START Data records
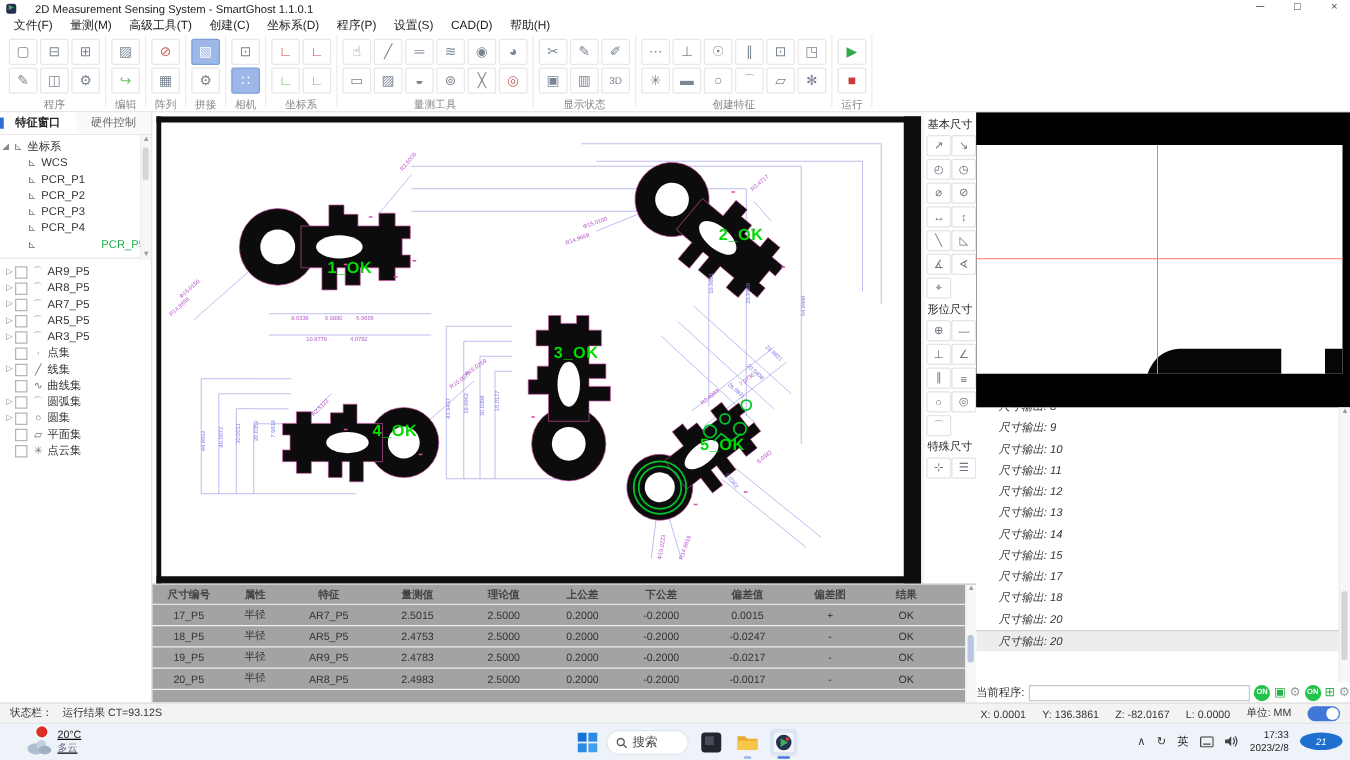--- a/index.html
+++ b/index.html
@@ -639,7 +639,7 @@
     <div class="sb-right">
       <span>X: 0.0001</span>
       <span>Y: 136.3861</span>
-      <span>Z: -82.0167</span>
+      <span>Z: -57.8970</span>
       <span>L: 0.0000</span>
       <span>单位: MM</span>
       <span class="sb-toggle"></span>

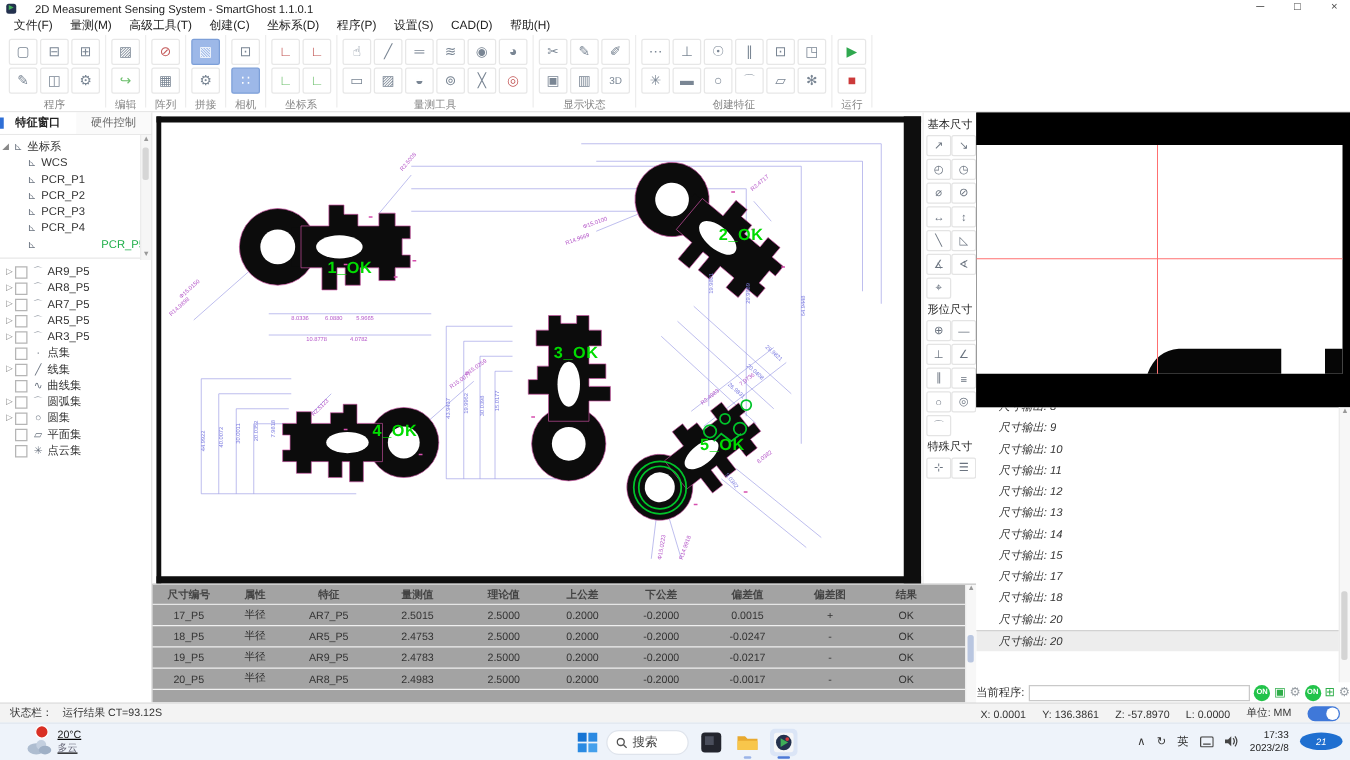--- a/index.html
+++ b/index.html
@@ -104,7 +104,7 @@
   .weather-desc{font-size:8px;color:#667;}
   .tb-center{position:absolute;left:462px;top:4px;display:flex;align-items:center;gap:7px;}
   .search-pill{width:66px;height:20px;border-radius:10px;background:#fff;border:1px solid #dfe4ec;display:flex;
-    align-items:center;gap:4px;padding-left:7px;font-size:10px;color:#444;box-sizing:border-box;}
+    align-items:center;gap:4px;padding-left:7px;font-size:14px;color:#444;box-sizing:border-box;}
   .task-icon{width:22px;height:22px;display:flex;align-items:center;justify-content:center;position:relative;}
   .ti-dark{width:16px;height:16px;background:#23252e;border-radius:3px;position:relative;}
   .ti-dark:after{content:"";position:absolute;left:3px;top:3px;width:7px;height:7px;background:#4a4e5c;}

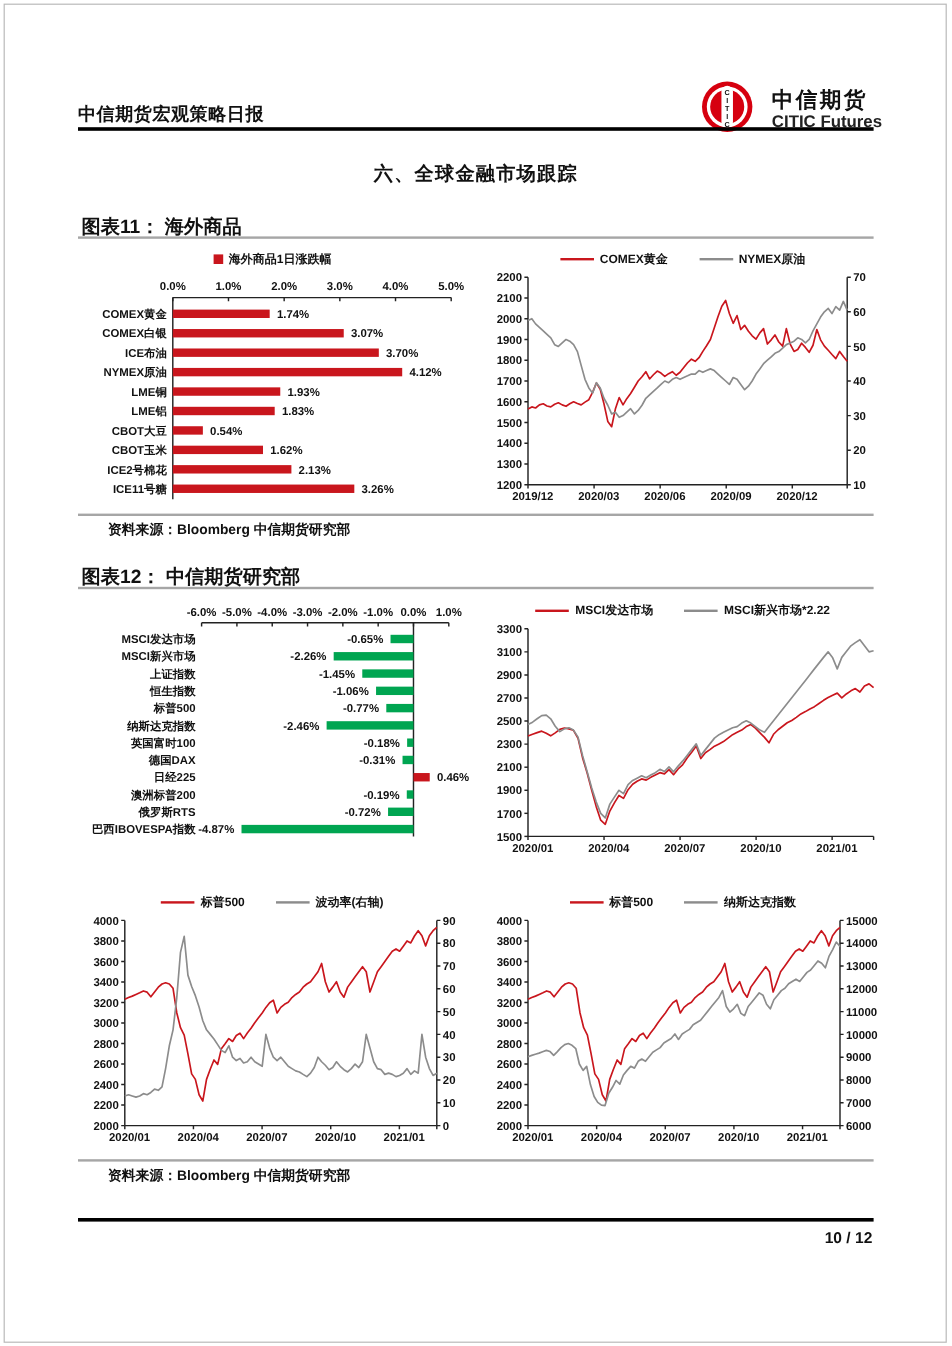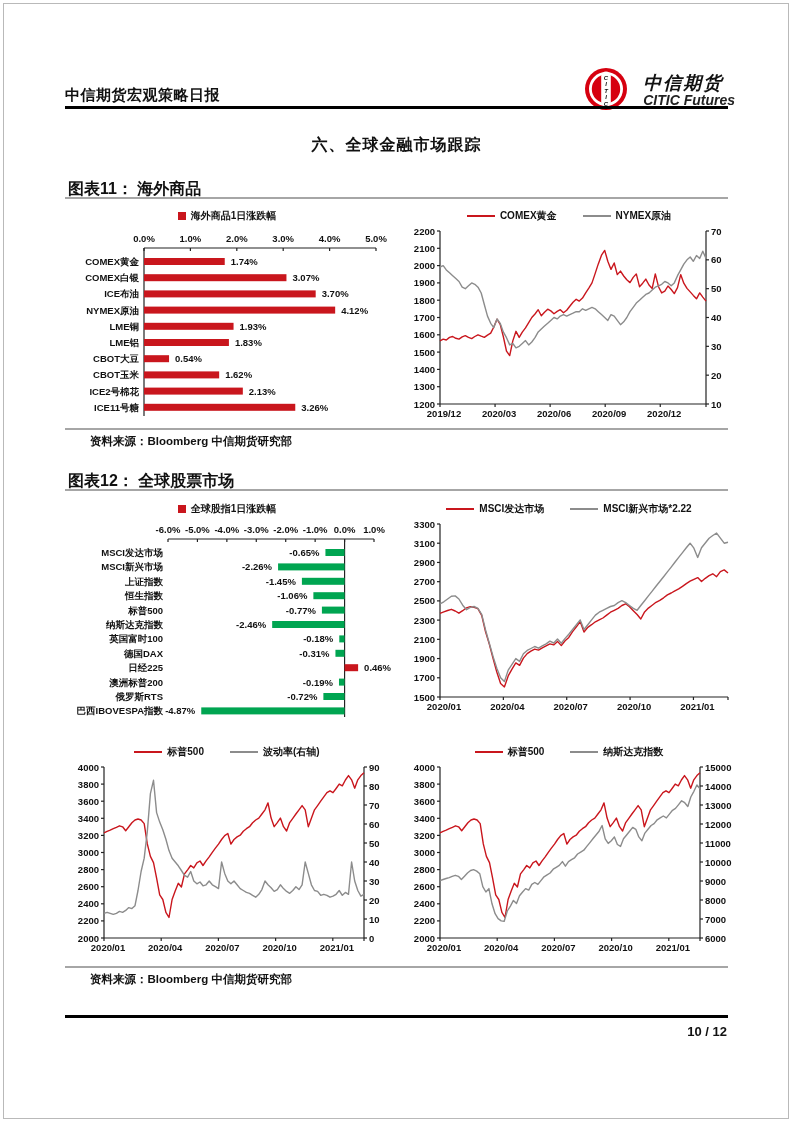--- a/index.html
+++ b/index.html
@@ -6,7 +6,7 @@
   body{width:793px;height:1122px;position:relative;font-family:"Liberation Sans","DejaVu Sans",sans-serif;color:#111;}
   .frame{position:absolute;left:3px;top:3px;right:4px;bottom:3px;border:1px solid #b9b9b9;}
   .hdr-title{position:absolute;left:65px;top:86px;font-size:15px;font-weight:bold;letter-spacing:.5px;}
-  .logo{position:absolute;right:58px;top:66px;display:flex;align-items:center;gap:14px;font-style:italic;}
+  .logo{position:absolute;right:58px;top:66px;display:flex;align-items:center;gap:14px;}
   .logo-cn{font-size:18px;font-weight:bold;letter-spacing:2px;line-height:1.05;}
   .logo-en{font-size:14px;font-weight:bold;color:#222;}
   .hdr-rule{position:absolute;left:65px;top:106px;width:663px;height:3px;background:#000;}

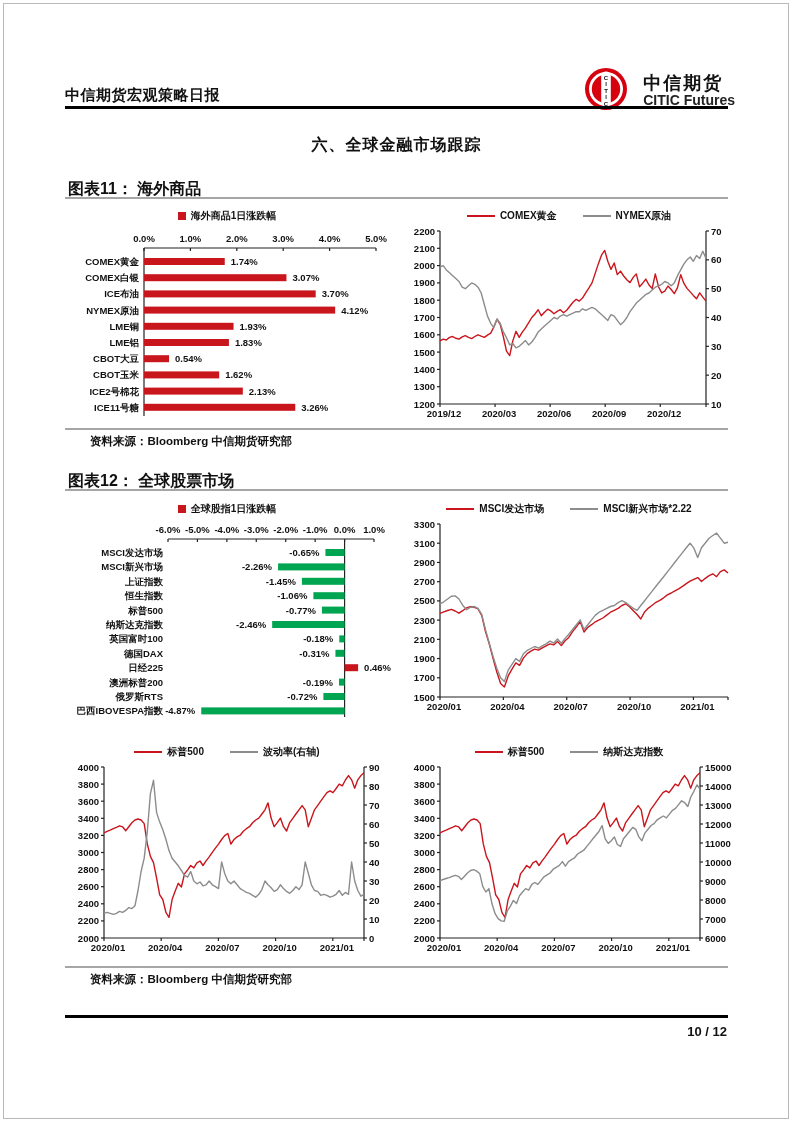--- a/index.html
+++ b/index.html
@@ -175,7 +175,7 @@
 <div class="gray-rule" style="top:428px"></div>
 <div class="src" style="top:434px">资料来源：Bloomberg 中信期货研究部</div>
 
-<div class="fig-cap" style="top:471px">图表12：  全球股票市场</div>
+<div class="fig-cap" style="top:471px">图表12：  中信期货研究部</div>
 <div class="gray-rule" style="top:489px"></div>
 
 <div class="chart" style="left:62px;top:499px;width:330px;height:224px"><div class="legend">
END Data records
__Your assignment__: The whole listing above, word for word: repeat it with the pictures excluded.

__Answer space__:
--- a/index.html
+++ b/index.html
@@ -639,7 +639,7 @@
     <div class="sb-right">
       <span>X: 0.0001</span>
       <span>Y: 136.3861</span>
-      <span>Z: -82.0167</span>
+      <span>Z: -57.8970</span>
       <span>L: 0.0000</span>
       <span>单位: MM</span>
       <span class="sb-toggle"></span>

--- a/index.html
+++ b/index.html
@@ -104,7 +104,7 @@
   .weather-desc{font-size:8px;color:#667;}
   .tb-center{position:absolute;left:462px;top:4px;display:flex;align-items:center;gap:7px;}
   .search-pill{width:66px;height:20px;border-radius:10px;background:#fff;border:1px solid #dfe4ec;display:flex;
-    align-items:center;gap:4px;padding-left:7px;font-size:10px;color:#444;box-sizing:border-box;}
+    align-items:center;gap:4px;padding-left:7px;font-size:14px;color:#444;box-sizing:border-box;}
   .task-icon{width:22px;height:22px;display:flex;align-items:center;justify-content:center;position:relative;}
   .ti-dark{width:16px;height:16px;background:#23252e;border-radius:3px;position:relative;}
   .ti-dark:after{content:"";position:absolute;left:3px;top:3px;width:7px;height:7px;background:#4a4e5c;}

--- a/index.html
+++ b/index.html
@@ -6,7 +6,7 @@
   body{width:793px;height:1122px;position:relative;font-family:"Liberation Sans","DejaVu Sans",sans-serif;color:#111;}
   .frame{position:absolute;left:3px;top:3px;right:4px;bottom:3px;border:1px solid #b9b9b9;}
   .hdr-title{position:absolute;left:65px;top:86px;font-size:15px;font-weight:bold;letter-spacing:.5px;}
-  .logo{position:absolute;right:58px;top:66px;display:flex;align-items:center;gap:14px;font-style:italic;}
+  .logo{position:absolute;right:58px;top:66px;display:flex;align-items:center;gap:14px;}
   .logo-cn{font-size:18px;font-weight:bold;letter-spacing:2px;line-height:1.05;}
   .logo-en{font-size:14px;font-weight:bold;color:#222;}
   .hdr-rule{position:absolute;left:65px;top:106px;width:663px;height:3px;background:#000;}

--- a/index.html
+++ b/index.html
@@ -175,7 +175,7 @@
 <div class="gray-rule" style="top:428px"></div>
 <div class="src" style="top:434px">资料来源：Bloomberg 中信期货研究部</div>
 
-<div class="fig-cap" style="top:471px">图表12：  全球股票市场</div>
+<div class="fig-cap" style="top:471px">图表12：  中信期货研究部</div>
 <div class="gray-rule" style="top:489px"></div>
 
 <div class="chart" style="left:62px;top:499px;width:330px;height:224px"><div class="legend">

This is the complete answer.